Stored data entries
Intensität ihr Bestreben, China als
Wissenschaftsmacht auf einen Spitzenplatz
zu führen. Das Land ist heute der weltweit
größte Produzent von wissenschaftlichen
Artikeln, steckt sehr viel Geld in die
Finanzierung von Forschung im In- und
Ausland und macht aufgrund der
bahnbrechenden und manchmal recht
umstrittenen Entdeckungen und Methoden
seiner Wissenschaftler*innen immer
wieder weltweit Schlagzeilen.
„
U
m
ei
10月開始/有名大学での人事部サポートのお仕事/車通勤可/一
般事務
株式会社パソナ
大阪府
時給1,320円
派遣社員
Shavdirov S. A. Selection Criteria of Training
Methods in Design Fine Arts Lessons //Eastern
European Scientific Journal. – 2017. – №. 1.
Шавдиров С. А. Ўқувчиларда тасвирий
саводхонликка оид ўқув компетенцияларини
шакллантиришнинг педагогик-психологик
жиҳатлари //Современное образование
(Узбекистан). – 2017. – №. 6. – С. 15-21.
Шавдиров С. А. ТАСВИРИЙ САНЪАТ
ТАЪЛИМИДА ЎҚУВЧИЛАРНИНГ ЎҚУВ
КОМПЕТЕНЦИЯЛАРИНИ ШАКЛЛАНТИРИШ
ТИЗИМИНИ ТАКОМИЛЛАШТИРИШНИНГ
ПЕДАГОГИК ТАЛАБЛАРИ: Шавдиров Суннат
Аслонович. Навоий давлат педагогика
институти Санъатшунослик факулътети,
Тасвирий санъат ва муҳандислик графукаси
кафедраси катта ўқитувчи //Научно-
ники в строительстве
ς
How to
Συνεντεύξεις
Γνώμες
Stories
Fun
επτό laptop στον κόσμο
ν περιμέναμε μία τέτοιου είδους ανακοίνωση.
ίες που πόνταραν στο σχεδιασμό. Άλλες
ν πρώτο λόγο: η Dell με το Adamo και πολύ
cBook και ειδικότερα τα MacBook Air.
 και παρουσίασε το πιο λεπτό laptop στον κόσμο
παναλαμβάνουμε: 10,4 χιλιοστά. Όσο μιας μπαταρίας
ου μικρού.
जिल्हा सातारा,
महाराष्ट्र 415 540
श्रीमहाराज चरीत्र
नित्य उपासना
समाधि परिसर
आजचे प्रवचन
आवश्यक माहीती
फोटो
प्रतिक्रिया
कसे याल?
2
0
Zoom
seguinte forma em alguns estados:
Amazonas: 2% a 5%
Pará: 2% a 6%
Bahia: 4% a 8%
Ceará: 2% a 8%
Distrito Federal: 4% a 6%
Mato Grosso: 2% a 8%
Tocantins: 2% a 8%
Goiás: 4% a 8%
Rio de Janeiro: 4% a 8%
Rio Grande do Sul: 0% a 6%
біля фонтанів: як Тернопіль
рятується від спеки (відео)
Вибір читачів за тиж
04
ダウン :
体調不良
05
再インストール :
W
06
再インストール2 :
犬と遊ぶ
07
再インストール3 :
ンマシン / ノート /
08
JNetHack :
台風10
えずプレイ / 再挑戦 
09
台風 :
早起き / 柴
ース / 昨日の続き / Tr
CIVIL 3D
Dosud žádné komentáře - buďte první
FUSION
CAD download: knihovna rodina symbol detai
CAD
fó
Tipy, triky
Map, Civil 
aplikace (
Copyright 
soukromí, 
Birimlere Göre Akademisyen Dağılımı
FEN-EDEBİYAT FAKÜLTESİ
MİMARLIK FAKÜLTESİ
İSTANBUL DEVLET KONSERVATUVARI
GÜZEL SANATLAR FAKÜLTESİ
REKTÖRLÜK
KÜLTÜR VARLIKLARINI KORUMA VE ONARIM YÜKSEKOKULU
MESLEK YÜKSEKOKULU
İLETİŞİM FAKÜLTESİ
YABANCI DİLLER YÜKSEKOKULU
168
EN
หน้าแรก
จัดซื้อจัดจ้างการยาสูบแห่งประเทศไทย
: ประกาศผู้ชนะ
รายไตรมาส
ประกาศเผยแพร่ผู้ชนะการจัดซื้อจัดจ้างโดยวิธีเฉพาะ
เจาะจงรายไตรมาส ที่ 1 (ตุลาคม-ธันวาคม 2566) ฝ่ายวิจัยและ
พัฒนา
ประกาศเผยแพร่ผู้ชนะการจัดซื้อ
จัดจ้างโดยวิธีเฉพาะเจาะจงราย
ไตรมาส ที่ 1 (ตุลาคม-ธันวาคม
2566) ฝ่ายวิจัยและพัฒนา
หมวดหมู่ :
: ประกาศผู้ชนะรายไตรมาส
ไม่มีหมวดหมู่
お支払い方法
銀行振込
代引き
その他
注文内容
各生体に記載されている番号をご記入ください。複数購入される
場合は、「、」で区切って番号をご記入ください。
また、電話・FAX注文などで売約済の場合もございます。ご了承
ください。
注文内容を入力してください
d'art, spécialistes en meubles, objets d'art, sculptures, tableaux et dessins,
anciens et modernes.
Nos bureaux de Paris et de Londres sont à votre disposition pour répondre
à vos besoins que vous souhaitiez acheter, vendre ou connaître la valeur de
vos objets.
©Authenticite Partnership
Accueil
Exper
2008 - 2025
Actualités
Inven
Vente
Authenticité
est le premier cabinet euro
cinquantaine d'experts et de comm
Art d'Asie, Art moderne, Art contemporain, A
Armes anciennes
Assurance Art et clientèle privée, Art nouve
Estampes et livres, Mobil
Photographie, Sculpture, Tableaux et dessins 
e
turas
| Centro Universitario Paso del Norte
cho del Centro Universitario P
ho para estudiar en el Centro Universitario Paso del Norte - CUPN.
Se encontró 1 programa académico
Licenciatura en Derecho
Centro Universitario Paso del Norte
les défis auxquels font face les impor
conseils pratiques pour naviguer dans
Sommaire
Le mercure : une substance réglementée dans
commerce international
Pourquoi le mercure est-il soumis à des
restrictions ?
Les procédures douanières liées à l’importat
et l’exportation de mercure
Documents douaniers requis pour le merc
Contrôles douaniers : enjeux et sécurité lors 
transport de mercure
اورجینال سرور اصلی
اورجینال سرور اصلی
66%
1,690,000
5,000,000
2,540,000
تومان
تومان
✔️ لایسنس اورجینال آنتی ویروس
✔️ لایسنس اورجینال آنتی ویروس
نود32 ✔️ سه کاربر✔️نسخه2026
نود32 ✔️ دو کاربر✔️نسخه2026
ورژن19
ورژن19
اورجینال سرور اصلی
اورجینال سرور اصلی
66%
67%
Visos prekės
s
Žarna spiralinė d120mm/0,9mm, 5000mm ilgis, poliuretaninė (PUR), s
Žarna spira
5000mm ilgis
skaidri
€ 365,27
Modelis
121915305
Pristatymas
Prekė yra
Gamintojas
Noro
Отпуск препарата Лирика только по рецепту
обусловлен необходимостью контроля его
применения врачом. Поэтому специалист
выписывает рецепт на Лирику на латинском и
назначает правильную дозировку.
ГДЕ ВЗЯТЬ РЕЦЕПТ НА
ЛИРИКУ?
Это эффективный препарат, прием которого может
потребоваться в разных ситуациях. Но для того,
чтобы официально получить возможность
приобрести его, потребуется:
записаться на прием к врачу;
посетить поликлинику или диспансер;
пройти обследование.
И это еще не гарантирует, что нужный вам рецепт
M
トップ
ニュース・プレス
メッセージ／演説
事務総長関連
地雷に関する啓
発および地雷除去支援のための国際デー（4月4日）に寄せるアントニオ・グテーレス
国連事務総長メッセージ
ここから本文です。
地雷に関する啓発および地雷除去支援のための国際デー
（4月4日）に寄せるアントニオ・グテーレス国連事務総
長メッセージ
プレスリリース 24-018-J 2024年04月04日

--- REQUEST ---
Return each entry above exactly, leaving none out.

--- WRITTEN SOLUTION ---
Intensität ihr Bestreben, China als
Wissenschaftsmacht auf einen Spitzenplatz
zu führen. Das Land ist heute der weltweit
größte Produzent von wissenschaftlichen
Artikeln, steckt sehr viel Geld in die
Finanzierung von Forschung im In- und
Ausland und macht aufgrund der
bahnbrechenden und manchmal recht
umstrittenen Entdeckungen und Methoden
seiner Wissenschaftler*innen immer
wieder weltweit Schlagzeilen.
„
U
m
ei
10月開始/有名大学での人事部サポートのお仕事/車通勤可/一
般事務
株式会社パソナ
大阪府
時給1,320円
派遣社員
Shavdirov S. A. Selection Criteria of Training
Methods in Design Fine Arts Lessons //Eastern
European Scientific Journal. – 2017. – №. 1.
Шавдиров С. А. Ўқувчиларда тасвирий
саводхонликка оид ўқув компетенцияларини
шакллантиришнинг педагогик-психологик
жиҳатлари //Современное образование
(Узбекистан). – 2017. – №. 6. – С. 15-21.
Шавдиров С. А. ТАСВИРИЙ САНЪАТ
ТАЪЛИМИДА ЎҚУВЧИЛАРНИНГ ЎҚУВ
КОМПЕТЕНЦИЯЛАРИНИ ШАКЛЛАНТИРИШ
ТИЗИМИНИ ТАКОМИЛЛАШТИРИШНИНГ
ПЕДАГОГИК ТАЛАБЛАРИ: Шавдиров Суннат
Аслонович. Навоий давлат педагогика
институти Санъатшунослик факулътети,
Тасвирий санъат ва муҳандислик графукаси
кафедраси катта ўқитувчи //Научно-
ники в строительстве
ς
How to
Συνεντεύξεις
Γνώμες
Stories
Fun
επτό laptop στον κόσμο
ν περιμέναμε μία τέτοιου είδους ανακοίνωση.
ίες που πόνταραν στο σχεδιασμό. Άλλες
ν πρώτο λόγο: η Dell με το Adamo και πολύ
cBook και ειδικότερα τα MacBook Air.
 και παρουσίασε το πιο λεπτό laptop στον κόσμο
παναλαμβάνουμε: 10,4 χιλιοστά. Όσο μιας μπαταρίας
ου μικρού.
जिल्हा सातारा,
महाराष्ट्र 415 540
श्रीमहाराज चरीत्र
नित्य उपासना
समाधि परिसर
आजचे प्रवचन
आवश्यक माहीती
फोटो
प्रतिक्रिया
कसे याल?
2
0
Zoom
seguinte forma em alguns estados:
Amazonas: 2% a 5%
Pará: 2% a 6%
Bahia: 4% a 8%
Ceará: 2% a 8%
Distrito Federal: 4% a 6%
Mato Grosso: 2% a 8%
Tocantins: 2% a 8%
Goiás: 4% a 8%
Rio de Janeiro: 4% a 8%
Rio Grande do Sul: 0% a 6%
біля фонтанів: як Тернопіль
рятується від спеки (відео)
Вибір читачів за тиж
04
ダウン :
体調不良
05
再インストール :
W
06
再インストール2 :
犬と遊ぶ
07
再インストール3 :
ンマシン / ノート /
08
JNetHack :
台風10
えずプレイ / 再挑戦 
09
台風 :
早起き / 柴
ース / 昨日の続き / Tr
CIVIL 3D
Dosud žádné komentáře - buďte první
FUSION
CAD download: knihovna rodina symbol detai
CAD
fó
Tipy, triky
Map, Civil 
aplikace (
Copyright 
soukromí, 
Birimlere Göre Akademisyen Dağılımı
FEN-EDEBİYAT FAKÜLTESİ
MİMARLIK FAKÜLTESİ
İSTANBUL DEVLET KONSERVATUVARI
GÜZEL SANATLAR FAKÜLTESİ
REKTÖRLÜK
KÜLTÜR VARLIKLARINI KORUMA VE ONARIM YÜKSEKOKULU
MESLEK YÜKSEKOKULU
İLETİŞİM FAKÜLTESİ
YABANCI DİLLER YÜKSEKOKULU
168
EN
หน้าแรก
จัดซื้อจัดจ้างการยาสูบแห่งประเทศไทย
: ประกาศผู้ชนะ
รายไตรมาส
ประกาศเผยแพร่ผู้ชนะการจัดซื้อจัดจ้างโดยวิธีเฉพาะ
เจาะจงรายไตรมาส ที่ 1 (ตุลาคม-ธันวาคม 2566) ฝ่ายวิจัยและ
พัฒนา
ประกาศเผยแพร่ผู้ชนะการจัดซื้อ
จัดจ้างโดยวิธีเฉพาะเจาะจงราย
ไตรมาส ที่ 1 (ตุลาคม-ธันวาคม
2566) ฝ่ายวิจัยและพัฒนา
หมวดหมู่ :
: ประกาศผู้ชนะรายไตรมาส
ไม่มีหมวดหมู่
お支払い方法
銀行振込
代引き
その他
注文内容
各生体に記載されている番号をご記入ください。複数購入される
場合は、「、」で区切って番号をご記入ください。
また、電話・FAX注文などで売約済の場合もございます。ご了承
ください。
注文内容を入力してください
d'art, spécialistes en meubles, objets d'art, sculptures, tableaux et dessins,
anciens et modernes.
Nos bureaux de Paris et de Londres sont à votre disposition pour répondre
à vos besoins que vous souhaitiez acheter, vendre ou connaître la valeur de
vos objets.
©Authenticite Partnership
Accueil
Exper
2008 - 2025
Actualités
Inven
Vente
Authenticité
est le premier cabinet euro
cinquantaine d'experts et de comm
Art d'Asie, Art moderne, Art contemporain, A
Armes anciennes
Assurance Art et clientèle privée, Art nouve
Estampes et livres, Mobil
Photographie, Sculpture, Tableaux et dessins 
e
turas
| Centro Universitario Paso del Norte
cho del Centro Universitario P
ho para estudiar en el Centro Universitario Paso del Norte - CUPN.
Se encontró 1 programa académico
Licenciatura en Derecho
Centro Universitario Paso del Norte
les défis auxquels font face les impor
conseils pratiques pour naviguer dans
Sommaire
Le mercure : une substance réglementée dans
commerce international
Pourquoi le mercure est-il soumis à des
restrictions ?
Les procédures douanières liées à l’importat
et l’exportation de mercure
Documents douaniers requis pour le merc
Contrôles douaniers : enjeux et sécurité lors 
transport de mercure
اورجینال سرور اصلی
اورجینال سرور اصلی
66%
1,690,000
5,000,000
2,540,000
تومان
تومان
✔️ لایسنس اورجینال آنتی ویروس
✔️ لایسنس اورجینال آنتی ویروس
نود32 ✔️ سه کاربر✔️نسخه2026
نود32 ✔️ دو کاربر✔️نسخه2026
ورژن19
ورژن19
اورجینال سرور اصلی
اورجینال سرور اصلی
66%
67%
Visos prekės
s
Žarna spiralinė d120mm/0,9mm, 5000mm ilgis, poliuretaninė (PUR), s
Žarna spira
5000mm ilgis
skaidri
€ 365,27
Modelis
121915305
Pristatymas
Prekė yra
Gamintojas
Noro
Отпуск препарата Лирика только по рецепту
обусловлен необходимостью контроля его
применения врачом. Поэтому специалист
выписывает рецепт на Лирику на латинском и
назначает правильную дозировку.
ГДЕ ВЗЯТЬ РЕЦЕПТ НА
ЛИРИКУ?
Это эффективный препарат, прием которого может
потребоваться в разных ситуациях. Но для того,
чтобы официально получить возможность
приобрести его, потребуется:
записаться на прием к врачу;
посетить поликлинику или диспансер;
пройти обследование.
И это еще не гарантирует, что нужный вам рецепт
M
トップ
ニュース・プレス
メッセージ／演説
事務総長関連
地雷に関する啓
発および地雷除去支援のための国際デー（4月4日）に寄せるアントニオ・グテーレス
国連事務総長メッセージ
ここから本文です。
地雷に関する啓発および地雷除去支援のための国際デー
（4月4日）に寄せるアントニオ・グテーレス国連事務総
長メッセージ
プレスリリース 24-018-J 2024年04月04日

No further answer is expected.